The Jellydator editor makes it simple to design automated trading strategies, but crafting a strategy that delivers consistent and profitable results requires thoughtful planning. In this article, we’ll share five practical tips to help you maximize your strategy’s effectiveness while making the most of your subscription limits.
TLDR:
- Use Date & Time step to limit strategy execution frequency and avoid hitting Jellydator or exchange limits.
- Use Paths step to create multiple outcomes within a single strategy.
- Avoid using the same asset in multiple strategies to prevent confusion and unexpected results.
- Don’t use Sell, Buy, or notification steps without preceding steps to prevent unintended actions or notifications.
- Use Asset Balance and Order Count steps to manage strategy flow, ensure sufficient funds, and avoid duplicate orders.
Tip 1: Use the Date & Time Step
Jellydator strategies typically execute every minute, but this frequency isn’t always ideal. For instance, if the data you’re analyzing updates less often or you only want to trigger actions at specific intervals—like placing an order every Monday for a Dollar-Cost Averaging (DCA) strategy—you can adjust the execution timing using the Date & Time step.
By incorporating the Date & Time step into your strategy, you gain control over when certain parts of it run. This helps you:
- Prevent unnecessary execution and reduce noise.
- Avoid exceeding the limits of your subscription plan.
- Minimize spamming your exchange with frequent actions.
Tip 2: Use the Paths Step
To create multiple outcomes based on shared preceding steps within a single strategy, the Paths step is an invaluable tool. This feature lets your strategy branch into multiple paths, each with its own unique conditions and results.
For example, suppose both of your buying and selling strategies rely on the same Google Trends condition to ensure no funds are used unless “bitcoin” is trending. With Paths, you can set this common condition once and then split into two branches: one for buying and another for selling.
Here’s why Paths is so useful:
- Shared conditions only need to be defined once, reducing repetition.
- Each path can have distinct logic tailored to specific scenarios.
- Combining multiple strategies into one and organizing it into branches makes it easier to understand and manage.
To read more about the Paths step, click here.
Tip 3: Avoid Using the Same Asset in Multiple Strategies
While there are exceptions, trading the same asset across multiple strategies can lead to conflicts and unpredictable outcomes. For instance, one strategy might purchase an asset and hold it until specific sell conditions are met. However, another strategy targeting the same asset could intervene during this holding period and sell it prematurely. This overlap can leave you confused, wondering if the first strategy was misconfigured.

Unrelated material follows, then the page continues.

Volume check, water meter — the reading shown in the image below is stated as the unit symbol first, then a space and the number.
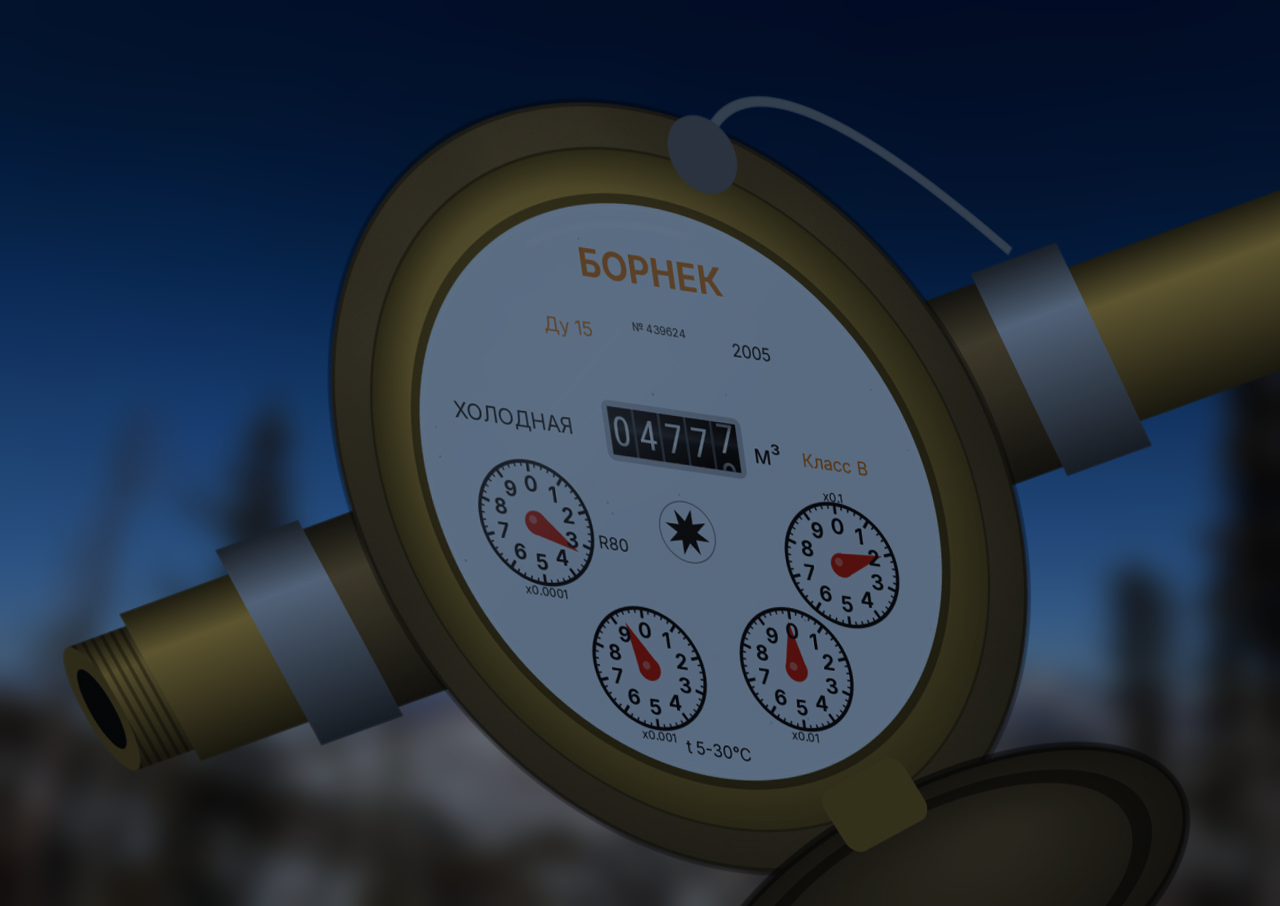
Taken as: m³ 4777.1993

To avoid such issues, it’s best to consolidate all—or at least most—of the logic for a specific asset into a single strategy. This approach offers several benefits:
- Ensures strategies don’t interfere with each other’s operations.
- Makes it easier to monitor and evaluate your strategy’s performance.
- Reduces confusion by keeping your trading strategies organized.
Tip 4: Avoid Using Sell/Buy/Notification Steps Without Any Other Steps Before Them
As Jellydator strategies execute every minute, all steps within them—unless restricted by other steps—will also run every minute. If your strategy consists solely of a Sell, Buy, or notification step, it will keep executing continuously, potentially draining your balance or hitting the limits of your Jellydator subscription plan.
For example, a strategy with only a Sell step will sell assets repeatedly without pause:
To prevent this, always include preceding steps that act as safeguards before the outcome step:
Tip 5: Use Asset Balance and Order Count Steps Before Placing an Order
Before placing an order, it’s always wise to check if you have the necessary funds using the Asset Balance step. While your strategy won’t break without this step, you’ll encounter error messages on the results page if there aren’t enough funds for the order. Including this step helps you manage your strategy’s execution flow and avoid such errors altogether.
Additionally, it’s often not ideal to place an order if a previous one executed by the same strategy has already been filled within a recent timeframe—such as the last day, week, or month. To prevent this, use the Order Count step. This step blocks your strategy from proceeding if an order has already been placed within your specified time period.
By combining Asset Balance and Order Count steps, you can ensure your strategy runs smoothly and avoids unnecessary errors or redundant orders.
Conclusion
While there are countless ways to fine-tune your strategies, these tips address some of the most common challenges you might face. Think of them as general guidelines to help you build more effective and efficient strategies. That said, there may be advanced scenarios where these tips don’t apply, and it’s perfectly fine to adapt them to suit your unique needs. Ultimately, the best approach depends on you—your goals, your strategies, and how you manage your exchange accounts. With thoughtful planning and a bit of experimentation, you’ll be well on your way to creating strategies that work for you.